A major feature of the film is the singing role which vivacious Fran Jeffries plays. The tall and terrific cabaret and recording star, in the role of Tony Curtis’ girlfriend, is heard here in two numbers featured in the film, a jump version of the Al Jolson his of years ago, “Anniversary Waltz,” and the title song of the film, which was written by the film’s versatile director, Richard Quine.
Hefti’s rocking score (the instrumental star is flute soloist Buddy Collette, heard often and never better) is ideally suited to the bright and biting satire of the film itself. Authorized by Joseph (“Catch 22”) Heller and David R. Schwartz, “Sex and the Single Girl” is, of course, inspired by runaway bestseller of the same title by Helen Gurley Brown. Her handbook for the footloose femme has been devoured by hundreds of thousands of readers, and transformed into a film with a definitely modern attitude.

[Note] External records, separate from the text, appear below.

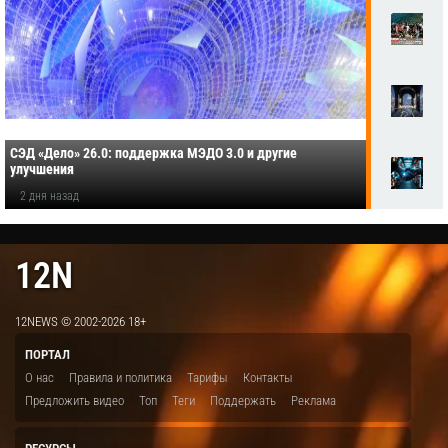
СЭД «Дело» 26.0: поддержка МЭДО 3.0 и другие
улучшения
2 дня назад
12N
12NEWS © 2002-2026 18+
ПОРТАЛ
О нас
Правила и политика
Тарифы
Контакты
Предложить видео
Топ
Теги
Поддержать
Реклама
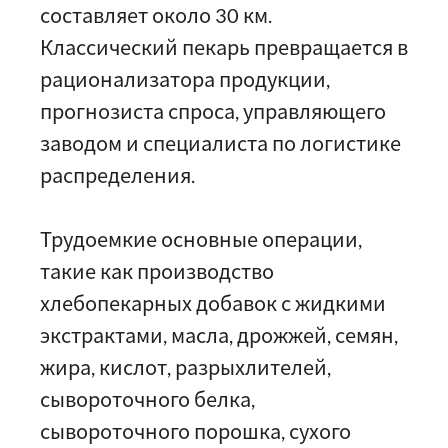
составляет около 30 км.
Классический пекарь превращается в
рационализатора продукции,
прогнозиста спроса, управляющего
заводом и специалиста по логистике
распределения.
Трудоемкие основные операции,
такие как производство
хлебопекарных добавок с жидкими
экстрактами, масла, дрожжей, семян,
жира, кислот, разрыхлителей,
сывороточного белка,
сывороточного порошка, сухого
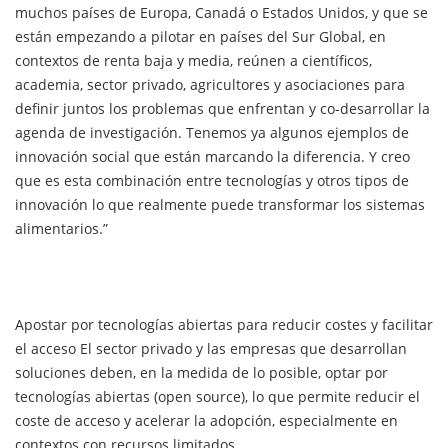
muchos países de Europa, Canadá o Estados Unidos, y que se
están empezando a pilotar en países del Sur Global, en
contextos de renta baja y media, reúnen a científicos,
academia, sector privado, agricultores y asociaciones para
definir juntos los problemas que enfrentan y co-desarrollar la
agenda de investigación. Tenemos ya algunos ejemplos de
innovación social que están marcando la diferencia. Y creo
que es esta combinación entre tecnologías y otros tipos de
innovación lo que realmente puede transformar los sistemas
alimentarios.”
Apostar por tecnologías abiertas para reducir costes y facilitar
el acceso El sector privado y las empresas que desarrollan
soluciones deben, en la medida de lo posible, optar por
tecnologías abiertas (open source), lo que permite reducir el
coste de acceso y acelerar la adopción, especialmente en
contextos con recursos limitados.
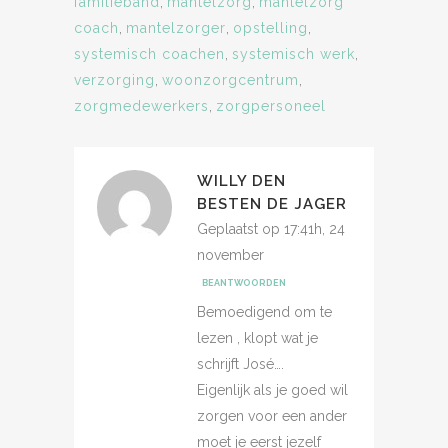
familieband
,
mantelzorg
,
mantelzorg
coach
,
mantelzorger
,
opstelling
,
systemisch coachen
,
systemisch werk
,
verzorging
,
woonzorgcentrum
,
zorgmedewerkers
,
zorgpersoneel
WILLY DEN
BESTEN DE JAGER
Geplaatst op 17:41h, 24
november
BEANTWOORDEN
Bemoedigend om te
lezen , klopt wat je
schrijft José….
Eigenlijk als je goed wil
zorgen voor een ander
moet je eerst jezelf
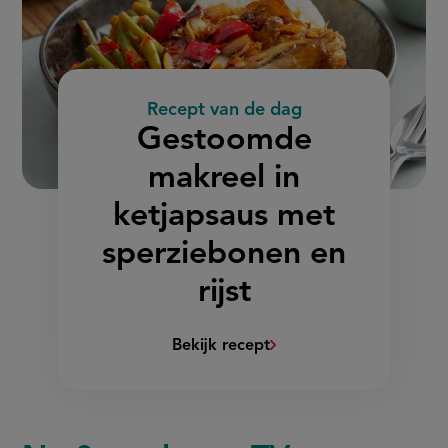
Recept van de dag
:
Gestoomde
makreel in
ketjapsaus met
sperziebonen en
rijst
Bekijk recept
(Gestoomde
makreel
in
ketjapsaus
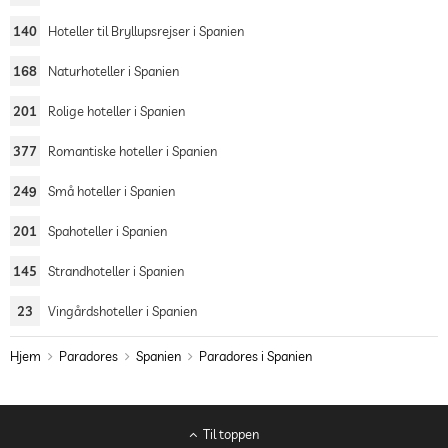
140
Hoteller til Bryllupsrejser i Spanien
168
Naturhoteller i Spanien
201
Rolige hoteller i Spanien
377
Romantiske hoteller i Spanien
249
Små hoteller i Spanien
201
Spahoteller i Spanien
145
Strandhoteller i Spanien
23
Vingårdshoteller i Spanien
Hjem
Paradores
Spanien
Paradores i Spanien
Til toppen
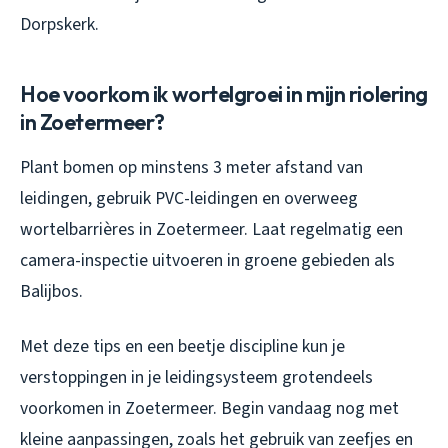
Dorpskerk.
Hoe voorkom ik wortelgroei in mijn riolering
in Zoetermeer?
Plant bomen op minstens 3 meter afstand van
leidingen, gebruik PVC-leidingen en overweeg
wortelbarrières in Zoetermeer. Laat regelmatig een
camera-inspectie uitvoeren in groene gebieden als
Balijbos.
Met deze tips en een beetje discipline kun je
verstoppingen in je leidingsysteem grotendeels
voorkomen in Zoetermeer. Begin vandaag nog met
kleine aanpassingen, zoals het gebruik van zeefjes en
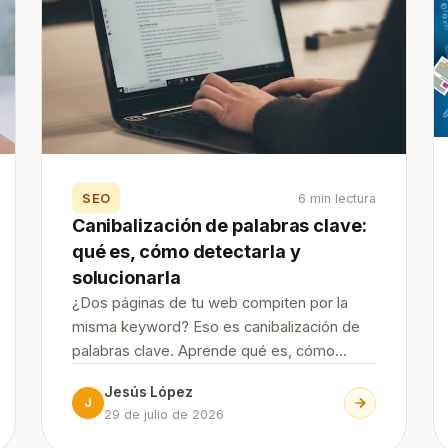
SEO
6 min lectura
Canibalización de palabras clave:
qué es, cómo detectarla y
solucionarla
¿Dos páginas de tu web compiten por la
misma keyword? Eso es canibalización de
palabras clave. Aprende qué es, cómo
detectarla con Search Console y las 7
Jesús López
formas de solucionarla (y evitarla) paso a
J
29 de julio de 2026
paso.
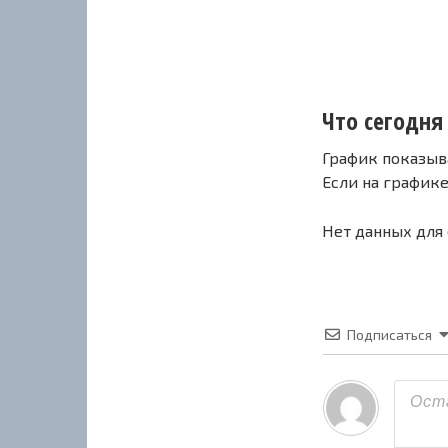
Что сегодня 
График показыв
Если на график
Нет данных для
Подписаться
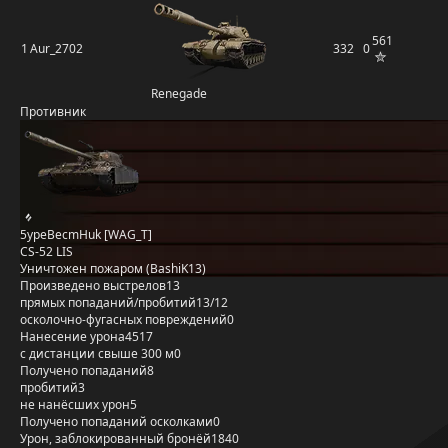
561
1
Aur_2702
332
0
Renegade
Противник
5ypeBecmHuk [WAG_T]
CS-52 LIS
Уничтожен пожаром (BashiK13)
Произведено выстрелов
13
прямых попаданий/пробитий
13/12
осколочно-фугасных повреждений
0
Нанесение урона
4517
с дистанции свыше 300 м
0
Получено попаданий
8
пробитий
3
не нанёсших урон
5
Получено попаданий осколками
0
Урон, заблокированный бронёй
1840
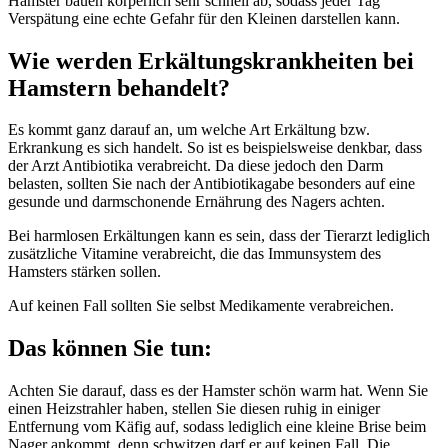
Hamster bauen körperlich sehr schnell ab, sodass jeder Tag
Verspätung eine echte Gefahr für den Kleinen darstellen kann.
Wie werden Erkältungskrankheiten bei
Hamstern behandelt?
Es kommt ganz darauf an, um welche Art Erkältung bzw.
Erkrankung es sich handelt. So ist es beispielsweise denkbar, dass
der Arzt Antibiotika verabreicht. Da diese jedoch den Darm
belasten, sollten Sie nach der Antibiotikagabe besonders auf eine
gesunde und darmschonende Ernährung des Nagers achten.
Bei harmlosen Erkältungen kann es sein, dass der Tierarzt lediglich
zusätzliche Vitamine verabreicht, die das Immunsystem des
Hamsters stärken sollen.
Auf keinen Fall sollten Sie selbst Medikamente verabreichen.
Das können Sie tun:
Achten Sie darauf, dass es der Hamster schön warm hat. Wenn Sie
einen Heizstrahler haben, stellen Sie diesen ruhig in einiger
Entfernung vom Käfig auf, sodass lediglich eine kleine Brise beim
Nager ankommt, denn schwitzen darf er auf keinen Fall. Die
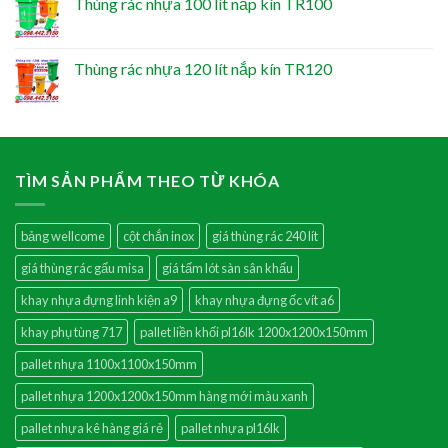
Thùng rác nhựa 100 lít nắp kín TR100
Thùng rác nhựa 120 lít nắp kín TR120
TÌM SẢN PHẨM THEO TỪ KHÓA
bảng wellcome
cột chắn inox
giá thùng rác 240 lít
giá thùng rác gấu misa
giá tấm lót sàn sân khấu
khay nhựa đựng linh kiện a9
khay nhựa đựng ốc vít a6
khay phụ tùng 717
pallet liền khối pl16lk 1200x1200x150mm
pallet nhựa 1100x1100x150mm
pallet nhựa 1200x1200x150mm hàng mới màu xanh
pallet nhựa kê hàng giá rẻ
pallet nhựa pl16lk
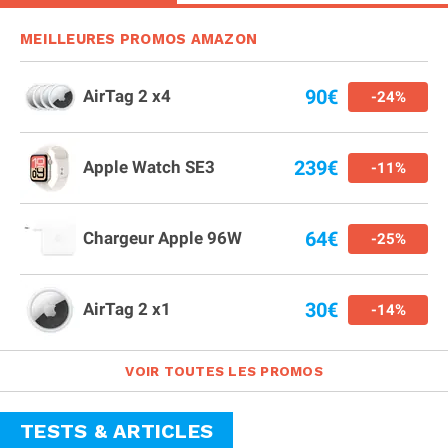
MEILLEURES PROMOS AMAZON
90€
AirTag 2 x4
-24%
239€
Apple Watch SE3
-11%
64€
Chargeur Apple 96W
-25%
30€
AirTag 2 x1
-14%
VOIR TOUTES LES PROMOS
TESTS & ARTICLES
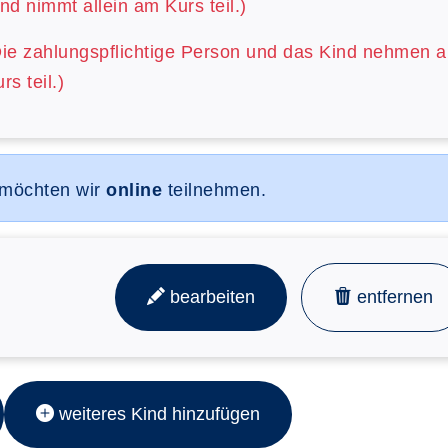
nd nimmt allein am Kurs teil.)
Die zahlungspflichtige Person und das Kind nehmen 
rs teil.)
 möchten wir
online
teilnehmen.
bearbeiten
entfernen
weiteres Kind hinzufügen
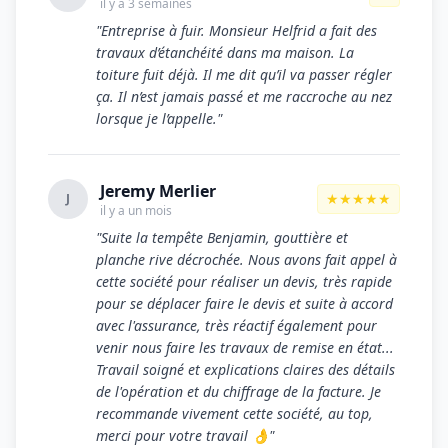
il y a 3 semaines
"Entreprise à fuir. Monsieur Helfrid a fait des
travaux d’étanchéité dans ma maison. La
toiture fuit déjà. Il me dit qu’il va passer régler
ça. Il n’est jamais passé et me raccroche au nez
lorsque je l’appelle."
Jeremy Merlier
★★★★★
J
il y a un mois
"Suite la tempête Benjamin, gouttière et
planche rive décrochée. Nous avons fait appel à
cette société pour réaliser un devis, très rapide
pour se déplacer faire le devis et suite à accord
avec l'assurance, très réactif également pour
venir nous faire les travaux de remise en état...
Travail soigné et explications claires des détails
de l'opération et du chiffrage de la facture. Je
recommande vivement cette société, au top,
merci pour votre travail 👌"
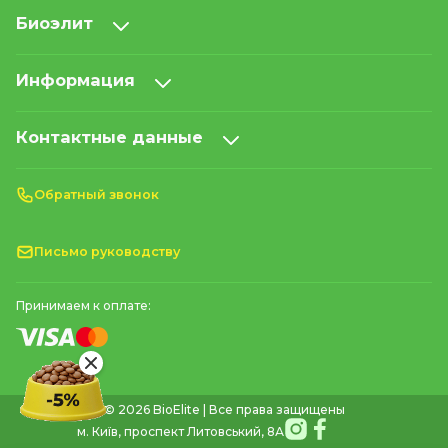
Биоэлит
Информация
Контактные данные
Обратный звонок
Письмо руководству
Принимаем к оплате:
© 2026 BioElite | Все права защищены
м. Київ, проспект Литовський, 8А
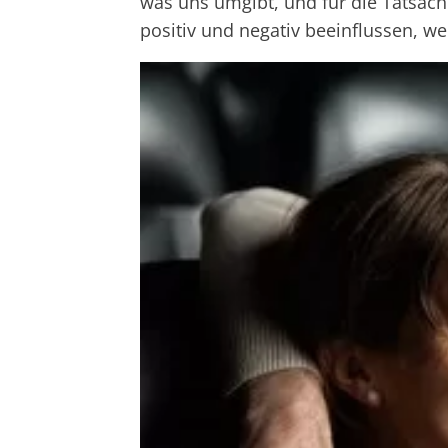
was uns umgibt, und für die Tatsac
positiv und negativ beeinflussen, w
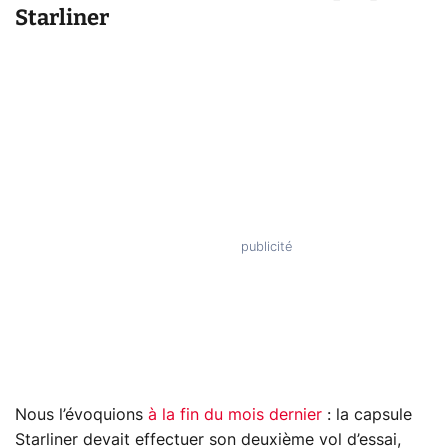
Starliner
Nous l’évoquions
à la fin du mois dernier
: la capsule
Starliner devait effectuer son deuxième vol d’essai,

The story of the film begins when Tony Curtis, hired to sensationalize a venerable magazine, picks on Natalie Wood, research psychologist and author of “Sex and the Single Girl,” with an expose charging her with fraud and fakery. To gain her confidence for an intimate, follow-up story, he impersonates Henry Fonda and seeks marriage counsel from Natalie, explaining that his stormy marriage to Lauren Bacall is going on the rocks. Fonda, a bumbling hosiery manufacturer with a leg ogling habit (hence Hefti’s “Legs” track; Fonda also is responsible for “Blues for Frank,” the name of his film character) is next-door neighbor to Curtis. After numerous psychiatric sessions, Natalie and Tony fall in love, and the film is off to the races.
Neal Hefti’s fast-paced score races right along with every twist in the hectic story, even going so far as to accompany the principals on their hilarious, “Midnight Swim” with its “yeah-yeah” film tune. It all adds up to one of the most delightful and different motion picture scores to come out of Hollywood, or, for that matter, anywhere.